Rocket scientists in the US are employed by NASA or a similar organization to design and manufacture spacecraft. This requires a minimum of a bachelor's degree in aerospace engineering, though many people in this industry need or prefer to obtain a higher degree.
Rocket scientists are aerospace engineers who specialize in the design and manufacture of spacecraft. They work with the principles of science and engineering to create vehicles that fly within or above the Earth's atmosphere. The job of a rocket scientist requires proficiency with physics, chemistry, aerodynamics, propulsion, communications and mathematics. A bachelor's degree in aerospace engineering or a related field is the minimum requirement for entry-level positions, while many candidates choose to pursue graduate degrees to enhance their career prospects.
|Required Education||Bachelor's degree minimum requirement; further education may be beneficial and is required for carrying out independent research|
|Other Requirements||Proficiency in physics, aerodynamics and related subjects|
|Projected Job Growth (2014-2024)*||-2% for all aerospace engineers|
|Median Salary (2015)*||$107,830 for all aerospace engineers|
Source: *U.S. Bureau of Labor Statistics
Rocket scientists and aerospace engineers generally work on the design and testing of rocket-propelled vehicles, such as orbiting spacecraft or missiles. They could specialize in a particular area of aerospace engineering, such as space exploration vehicles or defense systems. They might also choose to focus on a particular component of spacecraft, such as acoustics, aerodynamics, propulsion or guidance systems.

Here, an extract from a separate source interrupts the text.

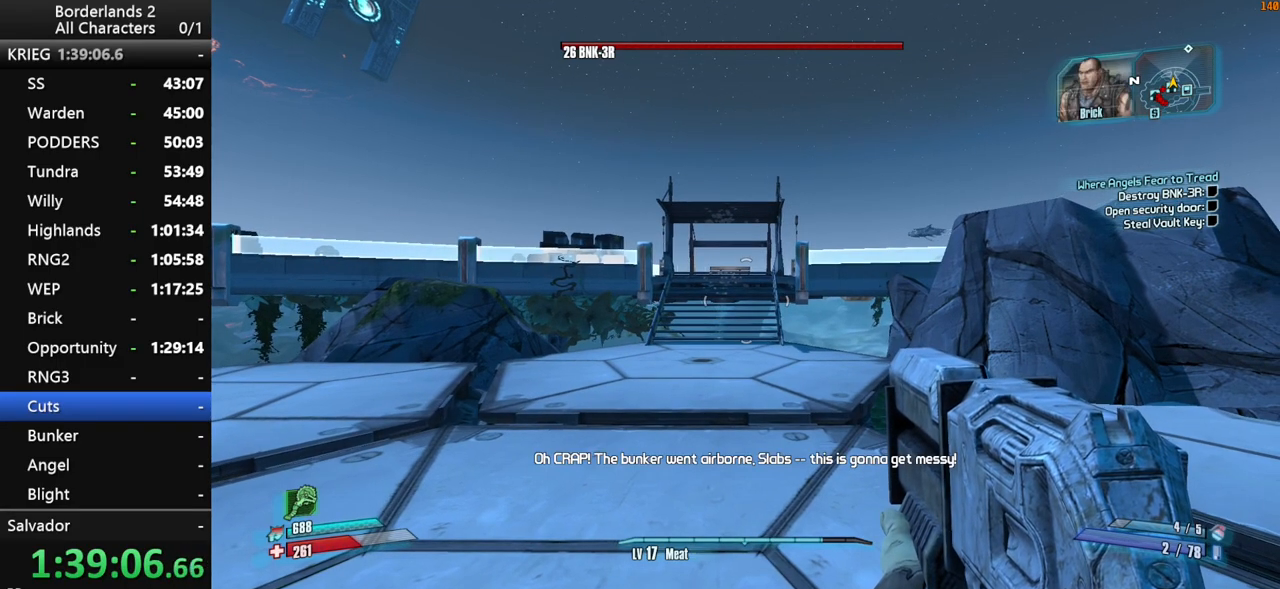
{"keys": ["w"], "mouse": [], "mouse_move": "still", "events": [[500, "w", "down"]]}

Duties can include designing aerospace vehicles or systems, overseeing the manufacture and fabrication of projects, devising testing methods or developing quality criteria for spacecraft systems, such as the communications or fuel system. Within their design processes, rocket scientists need to determine the most efficient and effective placement for instrumentation and controls to assure ease of use for manned vehicles or connectivity for unmanned spacecraft. Other tasks can include assessing the results of quality control inspections to ensure the aerospace system meets necessary specifications and develop reports or handbooks for operators who use the equipment or vehicles.
The U.S. Bureau of Labor Statistics (BLS) reported that the median annual salary for aerospace engineers, including rocket scientists, was $107,830 in 2015. About 38% of aerospace engineers worked in the aerospace parts and products manufacturing industry; that segment of workers earned an average of $106,440. Average wages were somewhat higher for those in scientific research and development, at $107,840 per year in 2015.
About 60% of the National Aeronautics and Space Administration's (NASA) employees work in an aerospace engineering capacity (www.nasa.gov). Starting pay depends upon position, special qualifications, level of experience and level of education. Employees also receive grade and cost of living increases annually.
The BLS projected that employment for aerospace engineers would decrease by 2 percent between 2014 and 2024. In addition to employment in the aerospace industry, rocket scientists can also find employment in motor vehicle design and manufacturing industries. With the knowledge and skills learned in aerodynamics and engineering, rocket scientists working in the motor vehicle industry can design vehicles with lower air resistance and greater fuel efficiency.
To recap, a bachelor's degree in aerospace engineering is the minimum requirement to become a rocket scientist. This career involves designing and manufacturing spacecraft, although the skills required could be transferred to a similar industry, such as manufacturing or motor vehicle engineering. Jobs were expected to decline slightly in this field from 2014-2024, and median salaries were in the low six figures in 2015.